By Kendrah Villiesse

While on vacation in Florida three years ago, 10-year-old Ava Santos-Volpe stumbled upon a yellow parking meter that was dedicated to provide help to the homeless.

After Tracy Baim, Windy City Times publisher and executive director and LGBTQ advocate, visited her fifth grade class to discuss her work with youth homelessness, the discussion inspired Santos-Volpe to create her own art project to make a difference. 

As the daughter of two women, Santos-Volpe founded Ava’s Change4Youth program seven months later—a part of Pride Action Tank, a program that is part of the AIDS Foundation of Chicago—which decorates city-abandoned parking meters to raise awareness of youth homelessness and the LGBTQ community by re-purposing the meters to hold donations. The money raised will go to the AIDS Foundation of Chicago, according to Santos-Volpe. 

“Forty percent of homeless youths identify as [LGBTQ], and that was something that was really important to me,” Santos-Volpe, now 13, said. 

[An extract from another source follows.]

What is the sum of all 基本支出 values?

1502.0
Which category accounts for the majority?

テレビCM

The first decorated meter was installed Oct. 11, at Women & Children First Bookstore, 5233 N. Clark St., during Andersonville Arts Week. The installation is movable to comply with city permits. 

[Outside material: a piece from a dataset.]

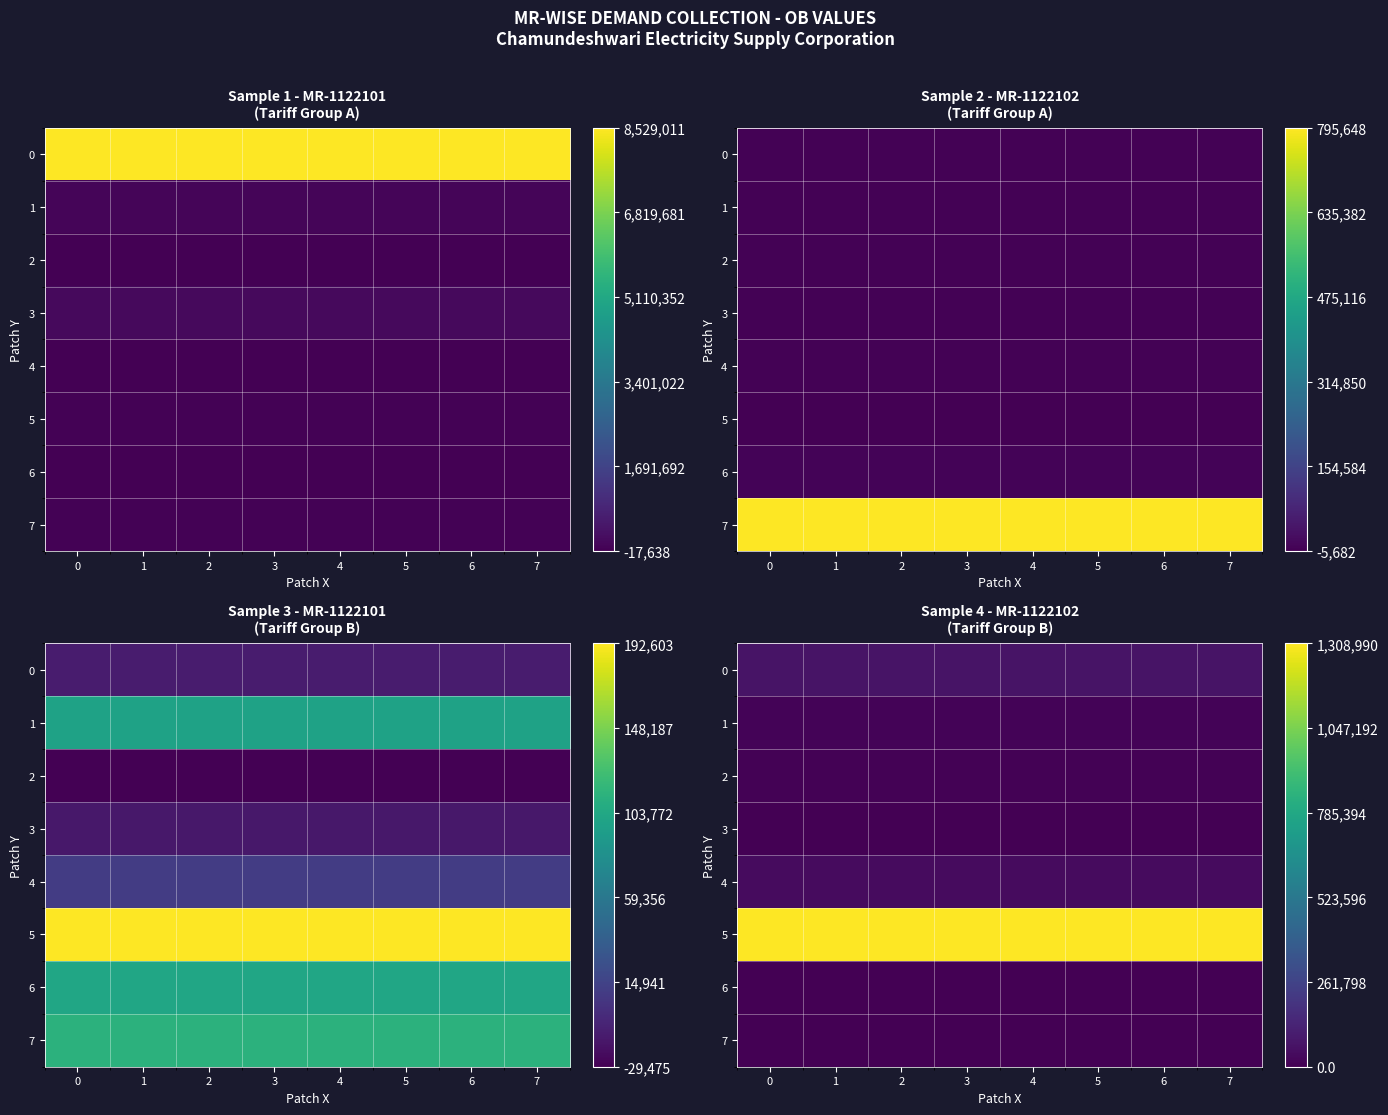

Which has a higher value, 5 or 6?

5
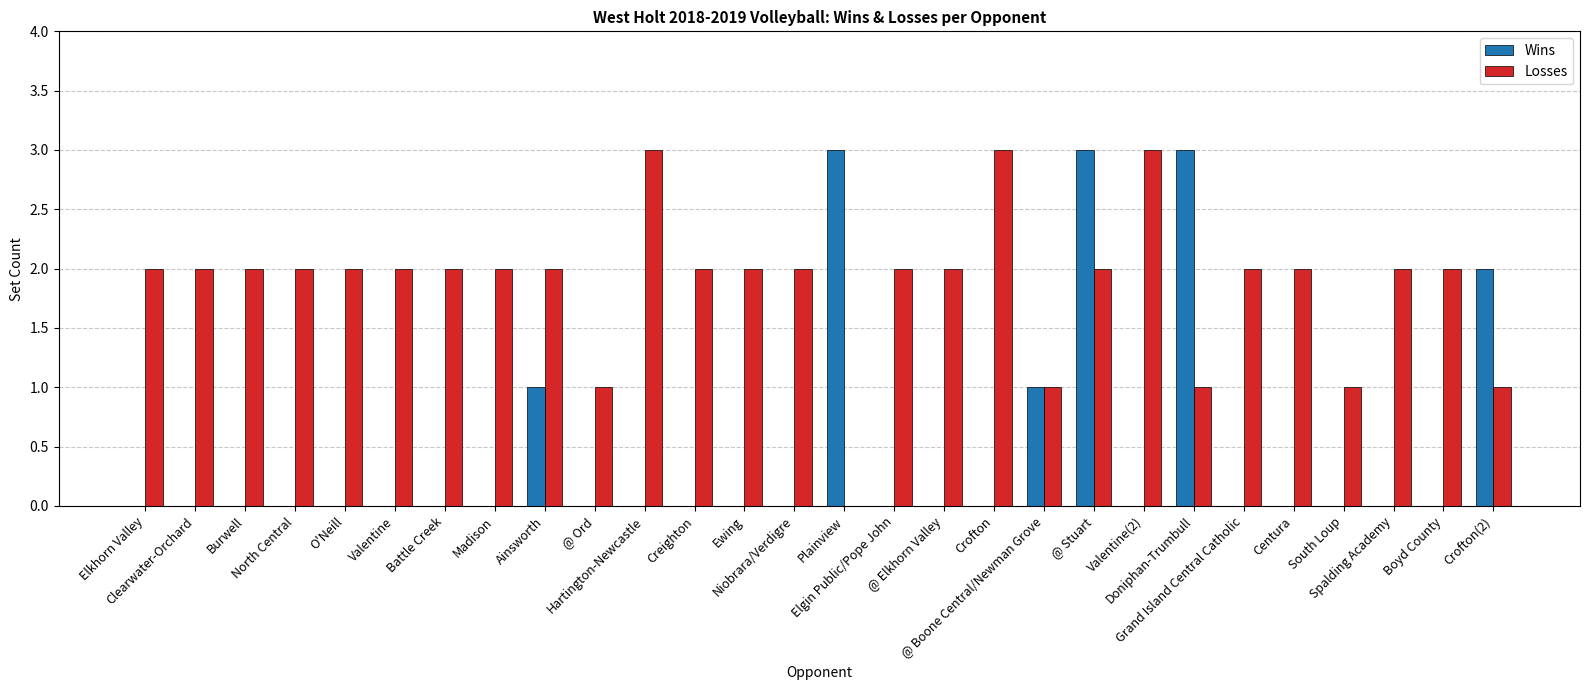

Which series has the largest total across all categories?

Losses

David Oakes, who is on Andersonville’s Chamber of Commerce for business services, helped arrange the project’s display during Arts Week. He said homeless shelters house a large number of children, many of whom identify as LGBTQ. 

“There’s a lot of homelessness [within the LGBTQ community] because some come from homes that do not wish to have an LGBTQ child within the household, or [LGBTQ youth] feel like they’re misunderstood or need to get out of a really bad situation,” Oakes said. 

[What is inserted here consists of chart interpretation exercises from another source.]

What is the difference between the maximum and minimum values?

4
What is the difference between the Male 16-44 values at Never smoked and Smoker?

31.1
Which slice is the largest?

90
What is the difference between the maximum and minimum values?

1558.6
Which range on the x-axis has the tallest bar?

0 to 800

 Lynn Mooney, co-owner of Women & Children First Bookstore, said she wanted to help when she learned about Ava’s Change4Youth project at the Chicago Equality Rally over the summer, so she offered to have the first meter at her feminist business during Arts Week. 

“We worry that some other fundamental problems in our society are just not getting attention right now,” Mooney said, noting her store is committed to local activism. “People think, ‘Oh, we’ve got gay marriage now; there has been so much progress. We don’t need to focus our attention on these communities anymore.’ The reality couldn’t be further from the truth.”

 The program also is launching a project for homelessness that creates small, house-shaped donation boxes decorated by young mothers and youth living in shelters. The boxes will be displayed in various businesses throughout the Chicago area, according to Theresa Volpe, one of Santos-Volpe’s mothers. 

 Volpe recalled when one of the young mothers at the shelters wanted to paint a night sky, train tracks leading into a room with a bed to represent her time as homeless and riding the train with her baby in the middle of the night with nowhere to go. Thanks to the shelter, the young mother and her child now have a place to call home. 

“We saw how this little activity helped her have this outlet and explain what this journey is like,” Volpe said. “A lot of them felt empowered to be working on a piece of art, so they could share their story.” 

Although there are similar donation methods nationwide, Ava’s Change4Youth is unique because it involves teens experiencing unstable housing situations and homelessness through the program and various donation projects, Volpe said.

 Santos-Volpe said she had observed activism and social justice issues throughout her life. One example she recalled was her moms being a part of the marriage equality case in Illinois, so she felt like she needed to do the project because it was important to not only her but also to her family. 

 “I really hope it not only helps the youth, but also raises awareness,” Santos-Volpe said, “so that not only is it changing their lives, but it’s also changing other people’s, and it’s making them more aware and more obligated to help.”